A Cruz (qual calvário) das Convertidas
Ideias
2024-02-05 às 06h00
Um pouco por todo o lado, a informação local de natureza jornalística foi progressivamente perdendo fulgor. Porque, à semelhança da imprensa nacional, os leitores disponíveis para pagar um jornal ou uma assinatura digital estão a diminuir e, simultaneamente, as receitas publicitárias reduziram-se drasticamente. Ir até ao fim da rua tornou-se impossível para muitos projetos. Quer nacionais, quer regionais. E isso tem consequências na coesão territorial e nos elos sociais que se promovem.
No final do ano passado, o jornalista Serge Schmemann fazia, no jornal The New York Times, um retrato devastador dos jornais locais nos Estados Unidos. Desde 2005, desapareceram do país 2.900 títulos que se dedicavam ao jornalismo local. E muitos daqueles que hoje sobrevivem dependem da ajuda do poder político, estabelecendo por vezes relações de conivência que atentam de forma ostensiva contra a independência editorial. Na leitura deste jornalista, outrora quadro do News Tribune (de New Jersey), sendo parte da vida local, os jornais apresentam-se como um ponto central na vitalidade das democracias. Na sua perspetiva, a atual crise dos média locais nos EUA será uma das razões da confusão política que atravessa este tempo de preparação para as eleições presidenciais.
Procurando perceber a distribuição da imprensa local nos EUA, Schmemann encontrou muitas regiões que são hoje verdadeiros desertos informativos. E é precisamente as regiões mais pobres que registam o maior desaparecimento de títulos. Ora, sem uma mediação jornalística que zele pela monitorização distanciada dos poderes instituídos e do espaço público por onde todos circulamos, surge ainda com mais força desordens informativos que manipulam uma opinião pública completamente impreparada para perceber o que é verdade e o que constitui por vezes uma sofisticada forma de manipulação da verdade.
Em Portugal, a imprensa regional continua a debater-se com sérias dificuldades para a sua sobrevivência.

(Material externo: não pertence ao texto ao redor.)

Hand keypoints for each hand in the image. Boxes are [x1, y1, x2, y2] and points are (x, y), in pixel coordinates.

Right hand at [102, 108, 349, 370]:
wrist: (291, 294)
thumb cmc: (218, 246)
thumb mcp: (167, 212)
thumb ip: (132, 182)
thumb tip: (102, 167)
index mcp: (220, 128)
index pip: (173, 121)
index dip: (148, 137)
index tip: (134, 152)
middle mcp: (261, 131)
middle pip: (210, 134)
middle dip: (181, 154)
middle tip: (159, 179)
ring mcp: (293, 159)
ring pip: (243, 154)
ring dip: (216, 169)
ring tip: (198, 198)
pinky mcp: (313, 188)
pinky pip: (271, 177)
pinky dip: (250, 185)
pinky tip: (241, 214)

Ora isso torna-a inevitavelmente dependente de poderes locais que frequentemente não têm qualquer pudor em tomar de assalto a agenda noticiosa. Precisamos, pois, de modos de financiamento mais claros que garantam a independência de projetos editorais vitais para a dinâmica dos nossos territórios, sobretudo aqueles mais periféricos.
Penso que na atual conjuntura os apoios públicos seriam imprescindíveis para garantir o reforço da imprensa. Para isso, seria necessário pensar linhas de ajuda pública dirigidas a este setor, sem diferenciar empresas. Há bons exemplos disto em França, na Áustria ou na Suécia. É um logro pensar que o financiamento público implica uma dependência do jornalismo em relação ao poder político. Não é assim em vários países onde tudo isso é regido por regras claras e justas.
Num ano em que celebramos 50 anos de liberdade, constatamos que existem ainda muitas coisas silenciadas e várias censuras ocultas. Um jornalismo solto de constrangimentos financeiros pesados e bem implantado nos territórios seria muito importante na promoção de um desenvolvimento mais equilibrado e na visibilidade de diferentes elites. Hoje, Portugal é um país bastante centralizado e estruturado por pequenas confrarias que pululam pela capital. E isso também se deve a um ambiente mediático que se aperta cada vez mais em Lisboa.